> **Provided data**
....................
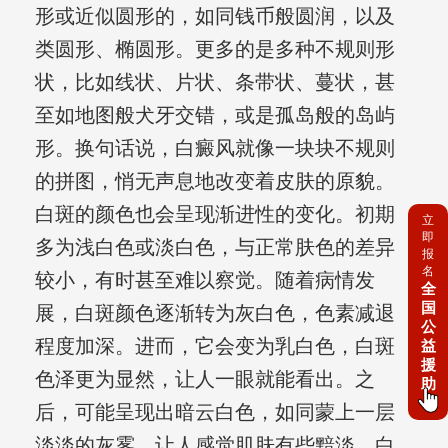
形或近似圆形的，如同钱币般圆润，以及
类圆形、椭圆形。更多的是多种不规则形
状，比如线状、片状、条带状、蔓状，甚
至如地图般犬牙交错，或是孤岛般的岛屿
形。换句话说，白癜风就像一块块不规则
的拼图，悄无声息地改变着皮肤的原貌。
白斑的颜色也会呈现渐进性的变化。初期
立
即
多为浅白色或淡白色，与正常肤色的差异
报
名
较小，有时甚至难以察觉。随着病情发
全
国
展，白斑颜色逐渐转为灰白色，色素减退
公
程度加深。进而，它会变为乳白色，白斑
益
援
色泽更为显然，让人一眼就能看出。之
助
后，可能呈现出暗云白色，如同蒙上一层
淡淡的灰雾，让人感觉肌肤有些黯淡。白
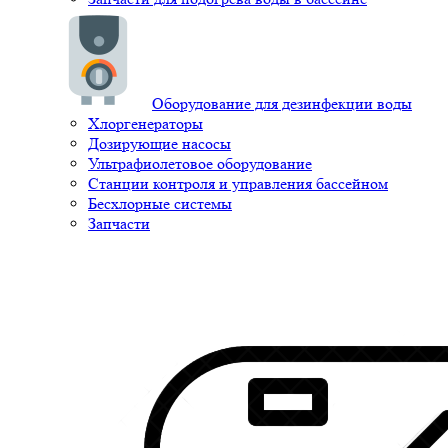
Оборудование для дезинфекции воды
Хлоргенераторы
Дозирующие насосы
Ультрафиолетовое оборудование
Станции контроля и управления бассейном
Бесхлорные системы
Запчасти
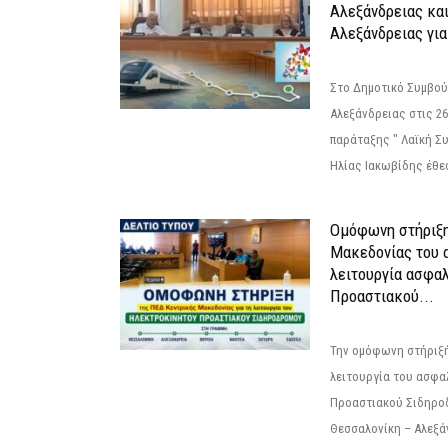
Αλεξάνδρειας κα
Αλεξάνδρειας για
Στο Δημοτικό Συμβού
Αλεξάνδρειας στις 26
παράταξης " Λαϊκή Σ
Ηλίας Ιακωβίδης έθεσ
Ομόφωνη στήριξη
Μακεδονίας του α
λειτουργία ασφα
Προαστιακού...
Την ομόφωνη στήριξή
λειτουργία του ασφα
Προαστιακού Σιδηρο
Θεσσαλονίκη – Αλεξάν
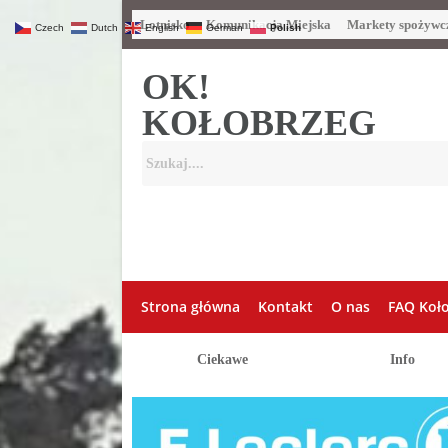
Lotnisko
Komunikacja Miejska
Markety spożywc
Czech
Dutch
English
German
Polish
OK!
KOŁOBRZEG
Strona główna
Kontakt
O nas
FAQ Koł
Ciekawe
Info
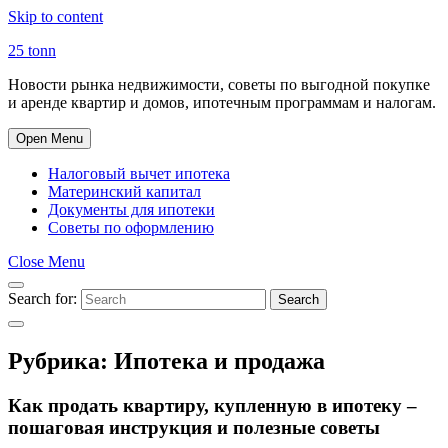
Skip to content
25 tonn
Новости рынка недвижимости, советы по выгодной покупке
и аренде квартир и домов, ипотечным программам и налогам.
Open Menu
Налоговый вычет ипотека
Материнский капитал
Документы для ипотеки
Советы по оформлению
Close Menu
Search for:
Search
Рубрика:
Ипотека и продажа
Как продать квартиру, купленную в ипотеку –
пошаговая инструкция и полезные советы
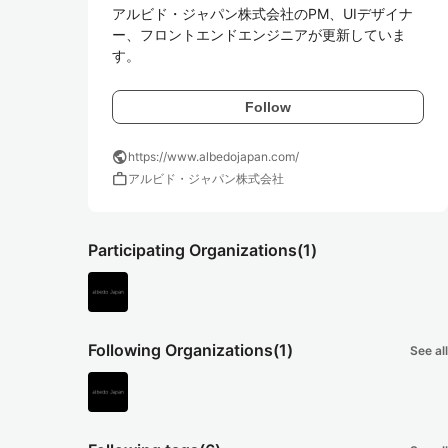
アルビド・ジャパン株式会社のPM、UIデザイナ
ー、フロントエンドエンジニアが更新していま
す。
Follow
public
https://www.albedojapan.com/
work
アルビド・ジャパン株式会社
Participating Organizations
(1)
Following Organizations
(1)
See all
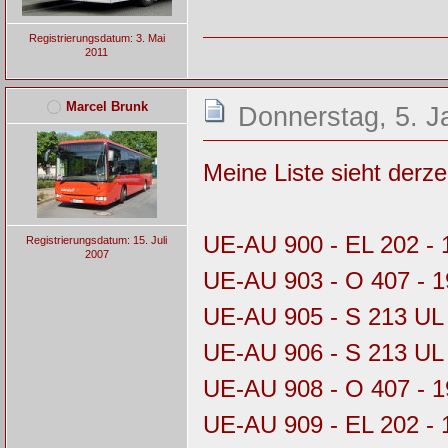
Registrierungsdatum: 3. Mai
2011
Marcel Brunk
Donnerstag, 5. J
Meine Liste sieht derzeit
UE-AU 900 - EL 202 - 
Registrierungsdatum: 15. Juli
2007
UE-AU 903 - O 407 - 
UE-AU 905 - S 213 UL 
UE-AU 906 - S 213 UL
UE-AU 908 - O 407 - 
UE-AU 909 - EL 202 - 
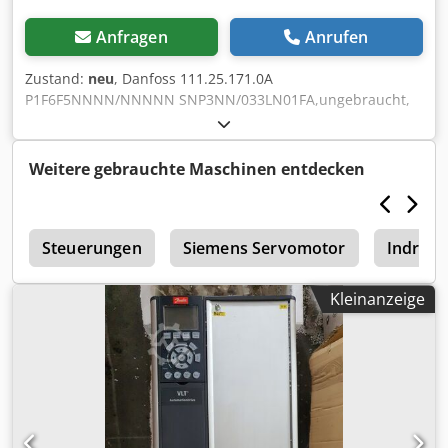
Anfragen
Anrufen
Zustand:
neu
, Danfoss 111.25.171.0A
P1F6F5NNNN/NNNNN SNP3NN/033LN01FA,ungebraucht,
100% funktionsfähig, Lieferumfang gem. Fotos Crjdpfxszh
Sbye Ak Hjf
Weitere gebrauchte Maschinen entdecken
r
Steuerungen
Siemens Servomotor
Indram
Kleinanzeige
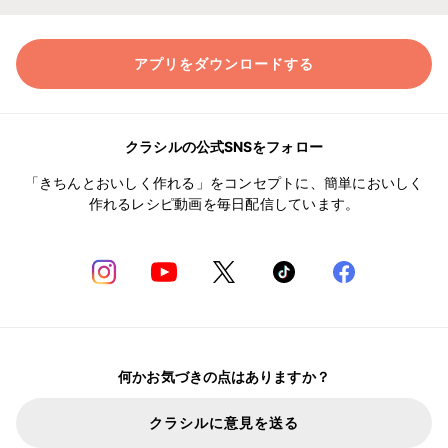
アプリをダウンロードする
クラシルの公式SNSをフォロー
「きちんとおいしく作れる」をコンセプトに、簡単においしく
作れるレシピ動画を毎日配信しています。
何かお気づきの点はありますか？
クラシルに意見を送る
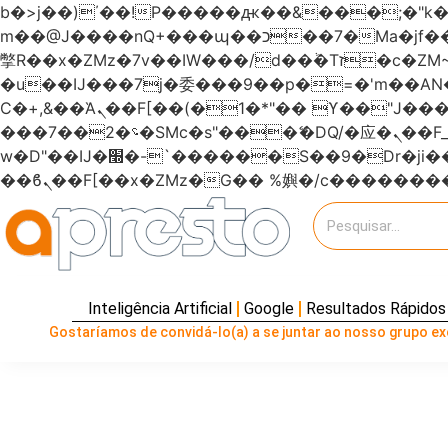
b�>j��)΄��!P�����ԫ��&���;�"k��B�޶�}��������p�SVT�(w��ę��!j�����
m��@J����nQ+���պ��כ��7�Ma�jf��J��ͱ4j���Ѳ�
撆R��x�ZMz�7v��IW���/d��ٞ�Тז�c�ZM~�ji�� ߒ��sQz�����Ԡ��DW��3�De�n"��M�+/��������B��:�-
�u��IJ���7j�委���9��p�=�'m��
Ϲ�+,&��Ὰܢ��F[��(�1�*"�� ϒ��"J����ԧ�����<�;�b"�� ���"j�����ܢ��F[��x� ,�!q�� қ�*]/
���؝�2��7�SMc�s"���ޭ�DQ/�应�ܢ��F_��!� :�s"������7`��������F��+�SVT�n"��IJ����nQ/�应����B ��4�
w�D"��IJ�׭�-`������S��9�Dr�ji��EJ߅��gJ�应��矁[��x�ZM~�n"��IB؃��!'����Тѕ��+��(m��IK�ʭ�/|
Inteligência Artificial
Google
Resultados Rápidos
Gostaríamos de convidá-lo(a) a se juntar ao nosso grupo exc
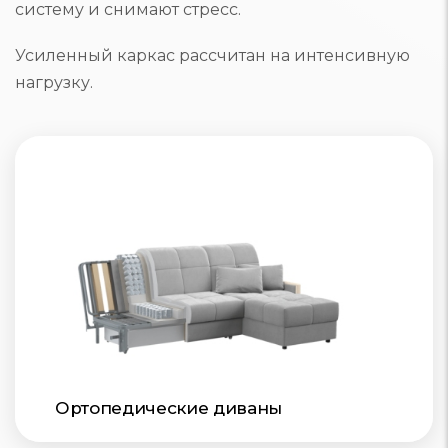
систему и снимают стресс.
Усиленный каркас рассчитан на интенсивную
нагрузку.
Ортопедические диваны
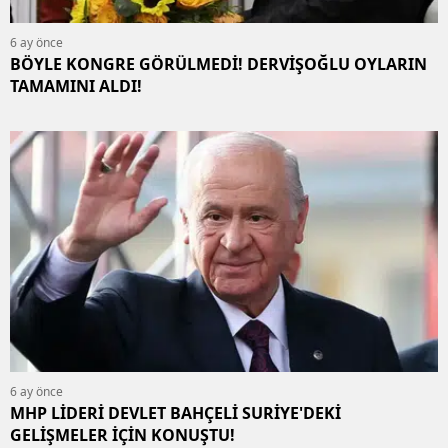
6 ay önce
BÖYLE KONGRE GÖRÜLMEDİ! DERVİŞOĞLU OYLARIN
TAMAMINI ALDI!
6 ay önce
MHP LİDERİ DEVLET BAHÇELİ SURİYE'DEKİ
GELİŞMELER İÇİN KONUŞTU!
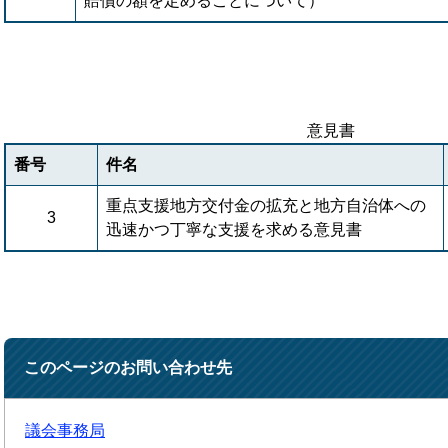
賠償の額を定めることについて）
意見書
番号
件名
重点支援地方交付金の拡充と地方自治体への
3
迅速かつ丁寧な支援を求める意見書
このページのお問い合わせ先
議会事務局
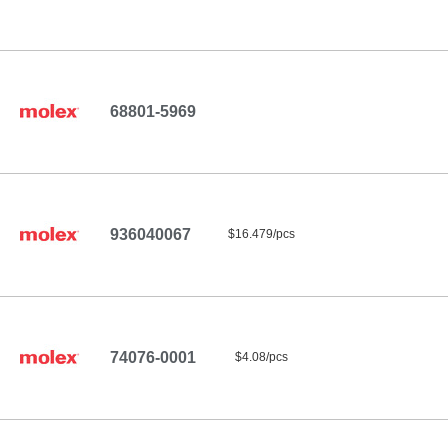
68801-5969
936040067
$16.479/pcs
74076-0001
$4.08/pcs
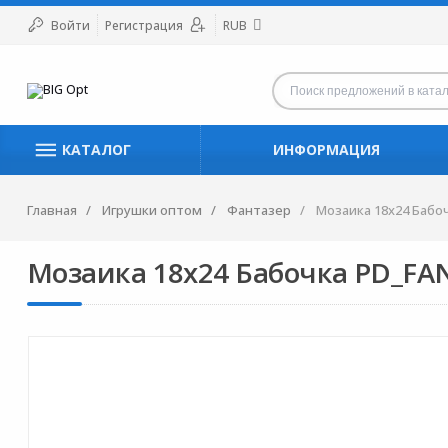
Войти
Регистрация
RUB
КАТАЛОГ
ИНФОРМАЦИЯ
Главная
Игрушки оптом
Фантазер
Мозаика 18х24 Бабо
Мозаика 18х24 Бабочка PD_FA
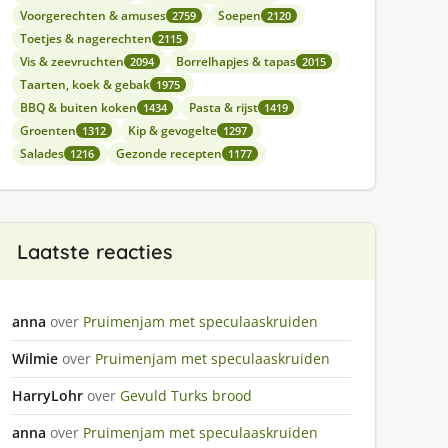
Voorgerechten & amuses
Soepen
2759
2120
Toetjes & nagerechten
2115
Vis & zeevruchten
Borrelhapjes & tapas
2094
2015
Taarten, koek & gebak
1975
BBQ & buiten koken
Pasta & rijst
1434
1419
Groenten
Kip & gevogelte
1312
1297
Salades
Gezonde recepten
1216
1177
Laatste reacties
anna
over
Pruimenjam met speculaaskruiden
Wilmie
over
Pruimenjam met speculaaskruiden
HarryLohr
over
Gevuld Turks brood
anna
over
Pruimenjam met speculaaskruiden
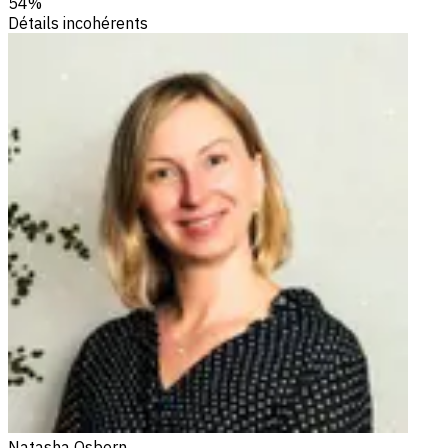
54%
Détails incohérents
Natasha Osborn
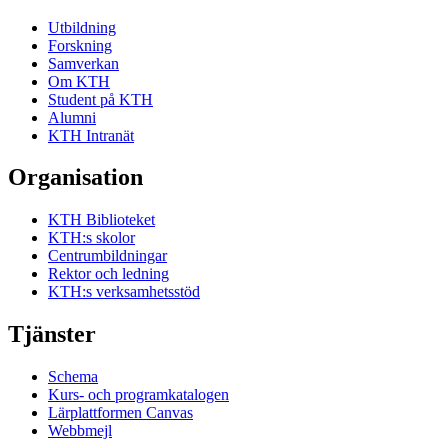
Utbildning
Forskning
Samverkan
Om KTH
Student på KTH
Alumni
KTH Intranät
Organisation
KTH Biblioteket
KTH:s skolor
Centrumbildningar
Rektor och ledning
KTH:s verksamhetsstöd
Tjänster
Schema
Kurs- och programkatalogen
Lärplattformen Canvas
Webbmejl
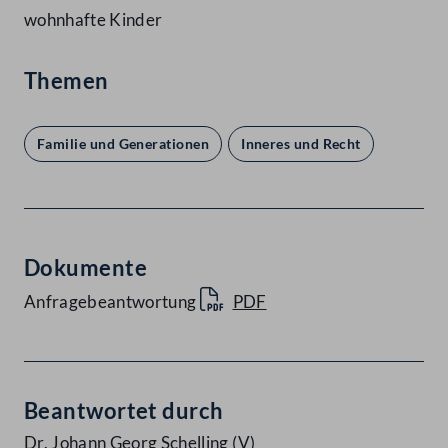
wohnhafte Kinder
Themen
Familie und Generationen
Inneres und Recht
Dokumente
Anfragebeantwortung
PDF
Beantwortet durch
Dr. Johann Georg Schelling
(V)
....................
> **Work required**
Copy the listing lines between the line holding "賠償の額を定めることについて）" and the line holding "Мозаика 18х24 Бабочка PD_FA", inclusive, changing "Игрушки оптом" to "Игрушки в розницу" and keeping everything else the same. Omit the pictures from your answer.

> **Response for this exercise**
賠償の額を定めることについて）
意見書
番号
件名
重点支援地方交付金の拡充と地方自治体への
3
迅速かつ丁寧な支援を求める意見書
このページのお問い合わせ先
議会事務局
68801-5969
936040067
$16.479/pcs
74076-0001
$4.08/pcs
Войти
Регистрация
RUB
КАТАЛОГ
ИНФОРМАЦИЯ
Главная
Игрушки в розницу
Фантазер
Мозаика 18х24 Бабо
Мозаика 18х24 Бабочка PD_FA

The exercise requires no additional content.